Preguntas:
1. Responde estas preguntas sobre el pasaje citado:
(a) Según el pasaje, ¿qué fundó Cristo en lugar de escribir?
(b) ¿Qué cita bíblica se da para la constitución de la Iglesia como columna y fundamento de la verdad?
(c) ¿Sobre quiénes recae la carga de la prueba?
2. Indica si cada afirmación concuerda con el pasaje citado y cita las palabras que lo deciden:
(a) El pasaje sostiene que la Iglesia es infalible porque ella misma lo dice.
(b) Según el pasaje, Cristo dejó un texto como testamento.
(c) El pasaje presenta 2 Tes 2,15 como testimonio de la autoridad de la Tradición oral.
3. Reescribe el tramo del pasaje citado que va desde "No afirmamos que" hasta "operante en ella." y cambia "columna" por "pilar".

Pasaje citado:
□ □ □ □

A quienes nos acusan de incurrir en petición de principio o falacia circular por afirmar la autoridad conjunta de la Escritura, la Tradición y el Magisterio, debemos responder que tal acusación es infundada, porque no partimos de una presuposición arbitraria, sino de un hecho histórico, eclesiológico y revelado: Cristo no escribió, sino que fundó una Iglesia; no dejó un texto como testamento, sino que confió su Palabra a testigos vivientes, investidos de autoridad y asistidos por el Espíritu Santo.
No afirmamos que la Iglesia es infalible porque ella lo dice, sino porque el mismo Cristo le prometió su asistencia indefectible (Jn 16,13; Mt 28,20; Lc 22,32) y la constituyó como columna y fundamento de la verdad (1 Tim 3,15). Nuestro punto de partida es Cristo mismo como Verdad subsistente, no un texto, ni una estructura eclesial autocontenida. La autoridad de la Iglesia no se afirma a partir de sí misma, sino a partir del mandato, promesa y acción continua de Cristo resucitado, presente y operante en ella.
Por el contrario, la carga de la prueba recae sobre quienes afirman la sola Scriptura, porque no solo introducen una tesis doctrinal sin fundamento explícito en la Escritura que pretenden exaltar, sino que además rompen con la fe católica entendida como communio apostólica, viva, continua y orgánica. Ningún texto bíblico enseña que la Escritura sea la única fuente normativa de fe y moral; más aún, la misma Escritura atestigua la autoridad de la Tradición oral (2 Tes 2,15), de la enseñanza apostólica no escrita (Jn 20,30; 21,25), y de los sucesores establecidos por los apóstoles para conservar íntegro el depósito (2 Tim 2,2). Atribuir a la Escritura una suficiencia excluyente no solo es exegéticamente injustificable, sino que implica un salto teológico sin sustento, pues presupone una autoridad del texto al margen del sujeto que lo recibió, canonizó y transmite fielmente: la Iglesia.

□ □ □ □

Material extraído:

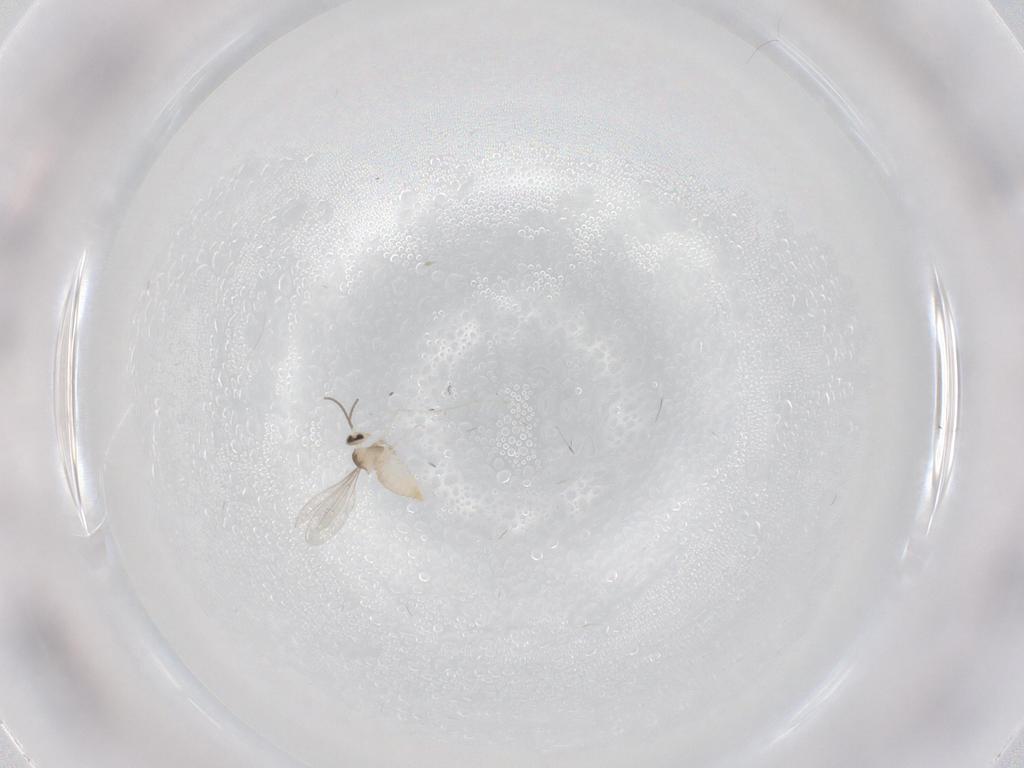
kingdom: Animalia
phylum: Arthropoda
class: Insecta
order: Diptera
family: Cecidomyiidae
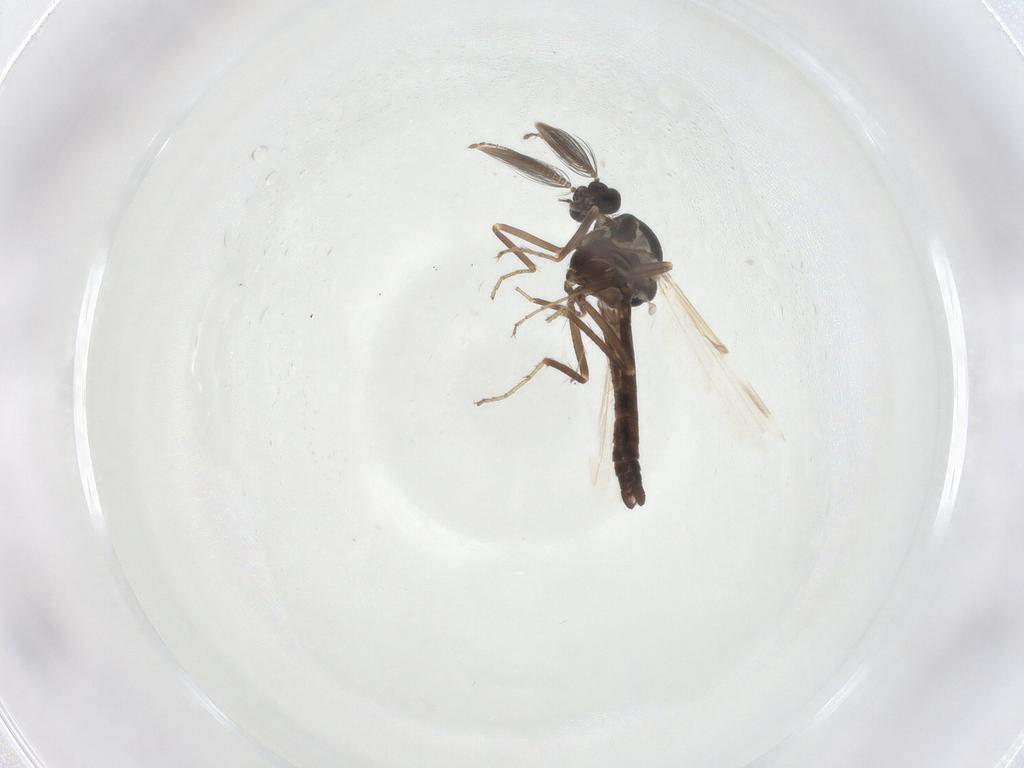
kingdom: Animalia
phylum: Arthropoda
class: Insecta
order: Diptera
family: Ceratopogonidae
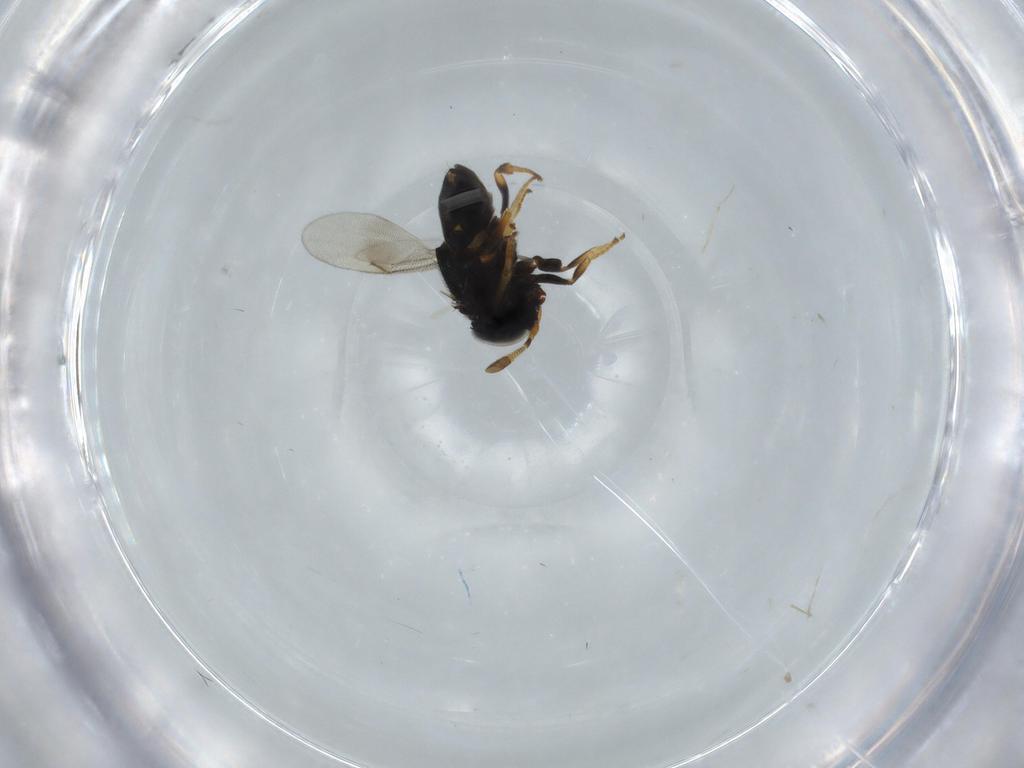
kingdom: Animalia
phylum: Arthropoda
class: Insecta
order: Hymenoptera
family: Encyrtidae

□ □ □ □

Soluciones:
1.
(a) Fundó una Iglesia.
(b) 1 Tim 3,15.
(c) Recae sobre quienes afirman la sola Scriptura.

2.
(a) No: "No afirmamos que la Iglesia es infalible porque ella lo dice".
(b) No: "no dejó un texto como testamento".
(c) Sí: "la misma Escritura atestigua la autoridad de la Tradición oral (2 Tes 2,15)".

3.
No afirmamos que la Iglesia es infalible porque ella lo dice, sino porque el mismo Cristo le prometió su asistencia indefectible (Jn 16,13; Mt 28,20; Lc 22,32) y la constituyó como pilar y fundamento de la verdad (1 Tim 3,15). Nuestro punto de partida es Cristo mismo como Verdad subsistente, no un texto, ni una estructura eclesial autocontenida. La autoridad de la Iglesia no se afirma a partir de sí misma, sino a partir del mandato, promesa y acción continua de Cristo resucitado, presente y operante en ella.